** START Material to process **

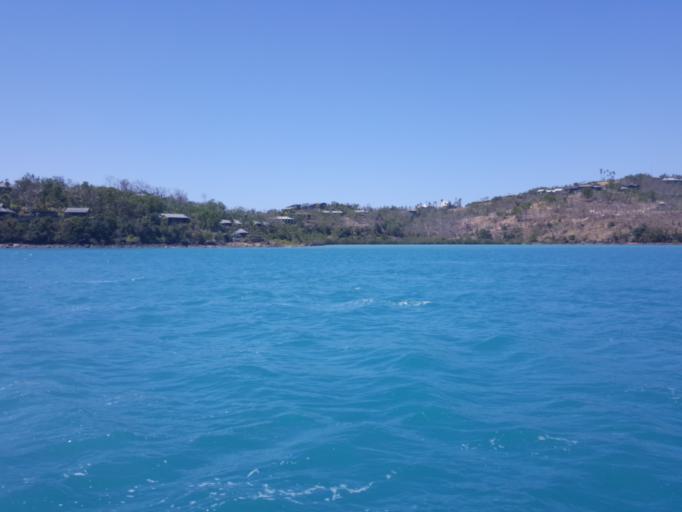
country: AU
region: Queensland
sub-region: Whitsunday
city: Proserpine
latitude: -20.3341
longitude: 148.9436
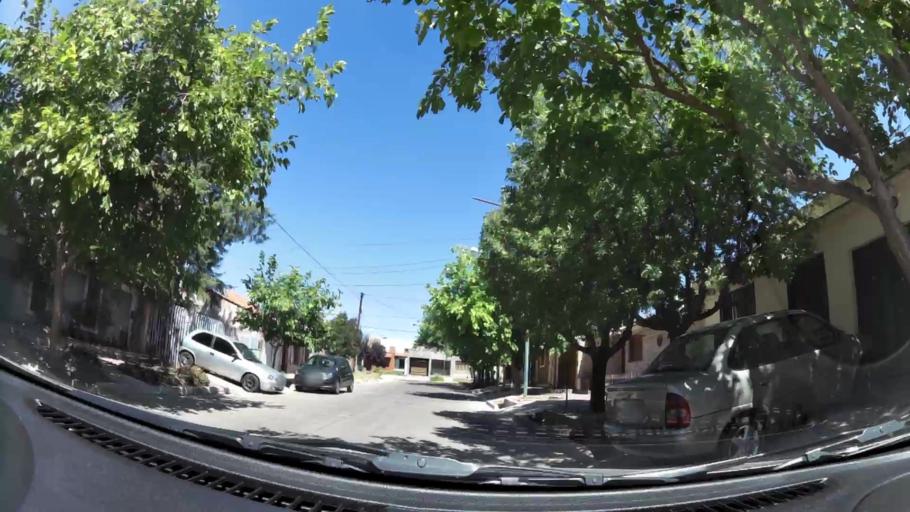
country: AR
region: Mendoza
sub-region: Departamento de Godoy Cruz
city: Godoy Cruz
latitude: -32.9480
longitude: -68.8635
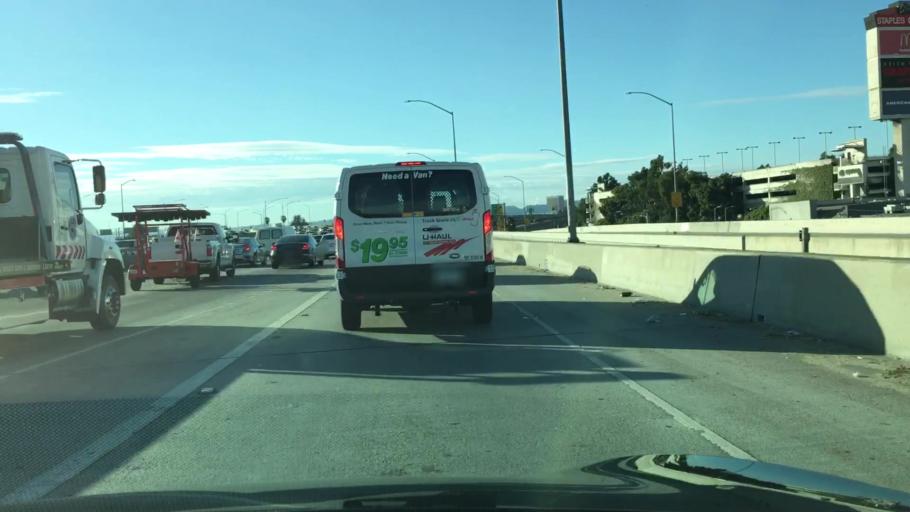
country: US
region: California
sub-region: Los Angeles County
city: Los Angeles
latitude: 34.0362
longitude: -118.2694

** END Material to process **

Written task | Output the lines of all the records above verbatim, leaving out the pictures.

Exercise output |
country: AU
region: Queensland
sub-region: Whitsunday
city: Proserpine
latitude: -20.3341
longitude: 148.9436
country: AR
region: Mendoza
sub-region: Departamento de Godoy Cruz
city: Godoy Cruz
latitude: -32.9480
longitude: -68.8635
country: US
region: California
sub-region: Los Angeles County
city: Los Angeles
latitude: 34.0362
longitude: -118.2694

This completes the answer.